In order to further understand the characteristics of Kazakhstan cheese, we extracted 16S rRNA gene nucleotide sequences of traditionally artisanal cheese of three other regions, including Belgium, Italy and Kalmykia, from public gene databases and performed comparative analysis with the Kazakhstan cheeses collected in this study. Zhong et al. [57] comparatively analyzed the naturally fermented milk microbiota profiles based on different 16S rRNA gene regions. However, such analysis was limited by the low number of public accessible datasets of cheese 16S rRNA data, particularly full length gene sequence [58]. Based on multivariate statistical analysis, the artisanal cheese of Kazakhstan has its own characteristics. There were apparent differences in the microbiota communities between cheeses of different groups, as revealed by PCoA and MANOVA, suggesting that the geographic location may play a role in shaping the sample microbiota.
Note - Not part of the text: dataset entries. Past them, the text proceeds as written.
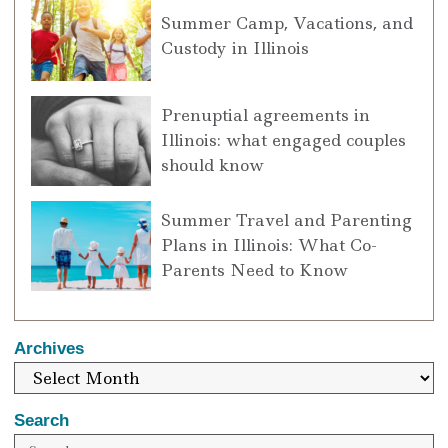
Summer Camp, Vacations, and
Custody in Illinois
Prenuptial agreements in
Illinois: what engaged couples
should know
Summer Travel and Parenting
Plans in Illinois: What Co-
Parents Need to Know
Archives
Search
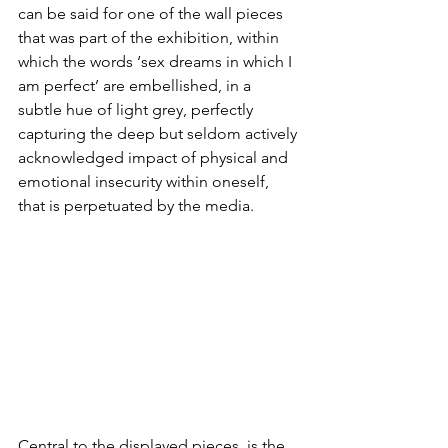
can be said for one of the wall pieces 
that was part of the exhibition, within 
which the words ‘sex dreams in which I 
am perfect’ are embellished, in a 
subtle hue of light grey, perfectly 
capturing the deep but seldom actively 
acknowledged impact of physical and 
emotional insecurity within oneself, 
that is perpetuated by the media.
Central to the displayed pieces, is the 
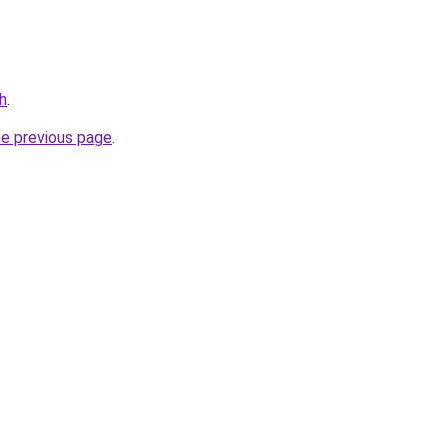
h
.
he previous page
.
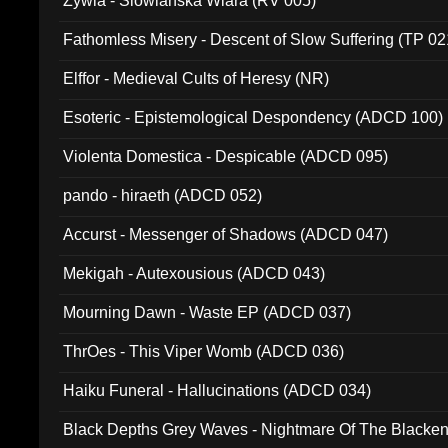
Zywia - Slowianska Wiara (RV 005)
Fathomless Misery - Descent of Slow Suffering (TP 02
Elffor - Medieval Cults of Heresy (NR)
Esoteric - Epistemological Despondency (ADCD 100)
Violenta Domestica - Despicable (ADCD 095)
pando - hiraeth (ADCD 052)
Accurst - Messenger of Shadows (ADCD 047)
Mekigah - Autexousious (ADCD 043)
Mourning Dawn - Waste EP (ADCD 037)
ThrOes - This Viper Womb (ADCD 036)
Haiku Funeral - Hallucinations (ADCD 034)
Black Depths Grey Waves - Nightmare Of The Black
022)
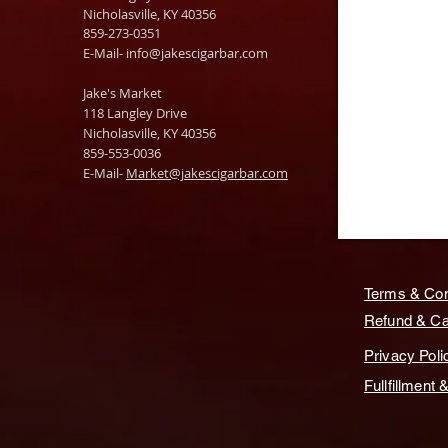
Nicholasville, KY 40356
859-273-0351
​E-Mail-
info@jakescigarbar.com
Jake's Market
118 Langley Drive
Nicholasville, KY 40356
859-553-0036
E-Mail-
Market@jakescigarbar.com
Terms & Con
Refund & Can
Privacy Poli
Fullfillment 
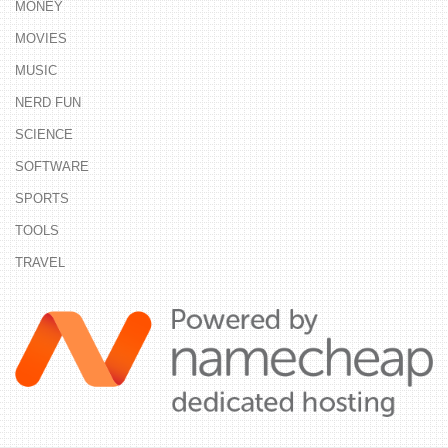
MONEY
MOVIES
MUSIC
NERD FUN
SCIENCE
SOFTWARE
SPORTS
TOOLS
TRAVEL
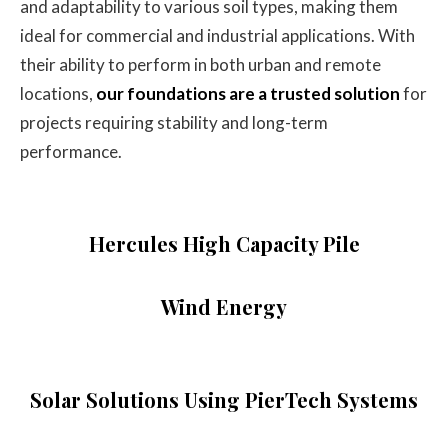
and adaptability to various soil types, making them
ideal for commercial and industrial applications. With
their ability to perform in both urban and remote
locations,
our foundations are a trusted solution
for
projects requiring stability and long-term
performance.
Hercules High Capacity Pile
Wind Energy
Solar Solutions Using PierTech Systems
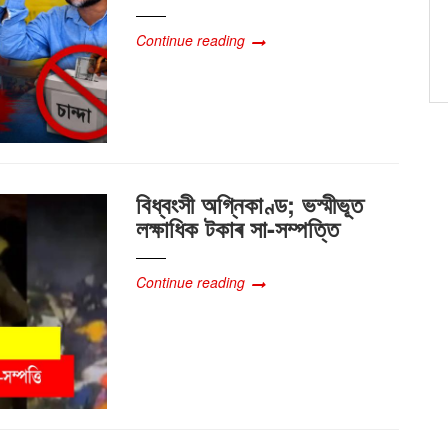
Continue reading
বিধ্বংসী অগ্নিকাণ্ড; ভস্মীভূত
লক্ষাধিক টকাৰ সা-সম্পত্তি
Continue reading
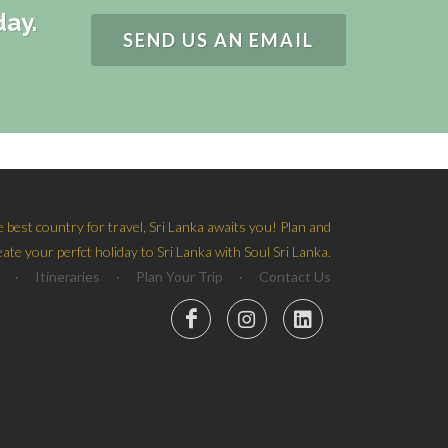
day.
SEND US AN EMAIL
e best country for travel, Sri Lanka awaits you! Plan and
eate your perfct holiday to Sri Lanka with Soul Sri Lanka.
·
Itineraries
·
Plan Your Trip
·
Contact Us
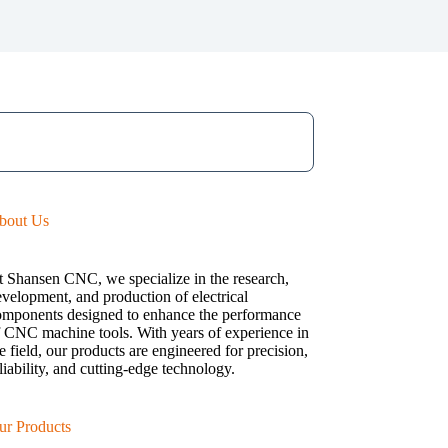
bout Us
t Shansen CNC, we specialize in the research,
velopment, and production of electrical
omponents designed to enhance the performance
f CNC machine tools. With years of experience in
e field, our products are engineered for precision,
liability, and cutting-edge technology.
ur Products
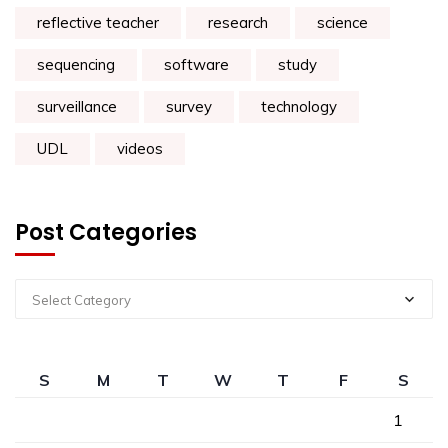
reflective teacher
research
science
sequencing
software
study
surveillance
survey
technology
UDL
videos
Post Categories
Select Category
S
M
T
W
T
F
S
1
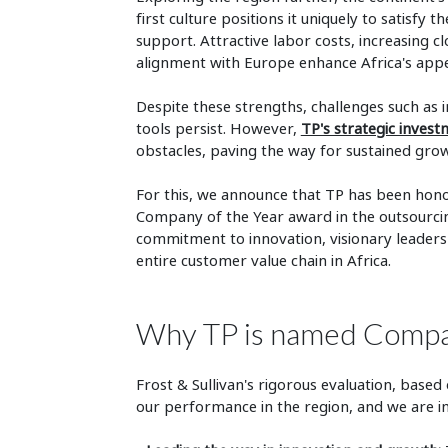
first culture positions it uniquely to satisf
support. Attractive labor costs, increasing 
alignment with Europe enhance Africa's appe
Despite these strengths, challenges such as i
tools persist. However,
TP's strategic inves
obstacles, paving the way for sustained grow
For this, we announce that TP has been honor
Company of the Year award in the outsourcin
commitment to innovation, visionary leadersh
entire customer value chain in Africa.
Why TP is named Company
Frost & Sullivan's rigorous evaluation, base
our performance in the region, and we are i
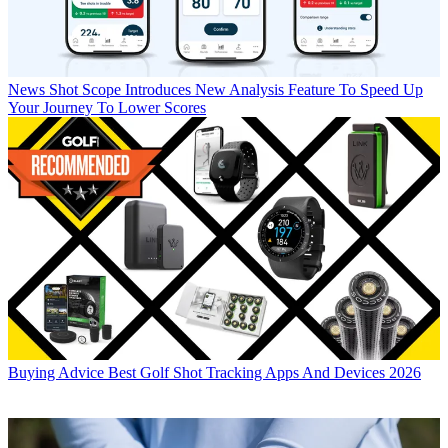
News
Shot Scope Introduces New Analysis Feature To Speed Up
Your Journey To Lower Scores
Buying Advice
Best Golf Shot Tracking Apps And Devices 2026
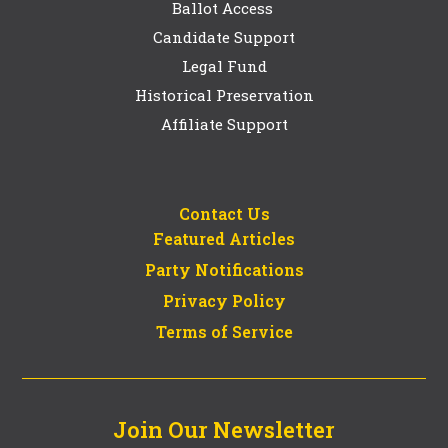
Ballot Access
Candidate Support
Legal Fund
Historical Preservation
Affiliate Support
Contact Us
Featured Articles
Party Notifications
Privacy Policy
Terms of Service
Join Our Newsletter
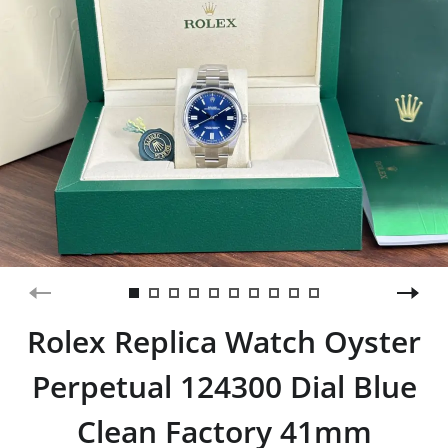
Rolex Replica Watch Oyster
Perpetual 124300 Dial Blue
Clean Factory 41mm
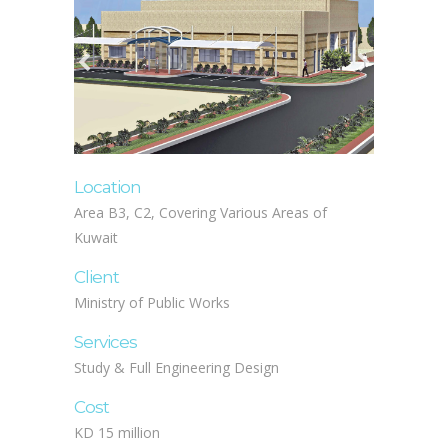
Location
Area B3, C2, Covering Various Areas of
Kuwait
Client
Ministry of Public Works
Services
Study & Full Engineering Design
Cost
Similar geographical-based variations were reported in traditional fermented vegetables [59] and home-made fermented milks [39, 44, 60]. By comparing with the cheese production methods, the four kinds of cheese varied greatly in their ripening stage (Table 1). The heatmap shows apparent differences between the microbiota composition of the Belgium cheese from the others. The type of milk might also have contributed to the differences in the microbiota composition after fermentation due to both the intrinsic nutrient components and the pre-existing natural starter cultures. Buffalo milk has a higher fat and protein content than cow milk [61], and thus water-soluble and non-protein-nitrogen. The analyses of the microbiota of raw milk, nature whey and water buffalo mozzarella cheese by high-throughput sequencing indicated that nature whey had an important effect on the final microbial composition of cheese [14, 62]. Thus, apart from the geographic location, other factors including origin and type of cheese, cheese-making technology, processing and environmental conditions may together shape the ultimate bacterial community profile [6365]. After all, our study has provided novel and interesting information regarding the bacterial microbiota of local Kazakhstan cheeses.

Conclusion

To sum up, the current study analyzed the bacterial communities of six traditional Kazakhstan cheese samples by SMRT. A total of 140 genera from 14 phyla were identified from the samples, with the predominant species of Lactococcus lactis (28.93%), Lactobacillus helveticus (26.43%), Streptococcus thermophilus (12.18%) and Lactobacillus delbrueckii (12.15%). By comparatively analyzing the 16S rRNA gene sequences generated from this study and those retrieved from public databases, unique bacterial community signatures could be identified in the Kazakhstan cheeses, which were largely different from those of Belgium, Kalmykia and Italy. Thus, the cheese origin does seem to play a role in shaping the sample microbiota composition.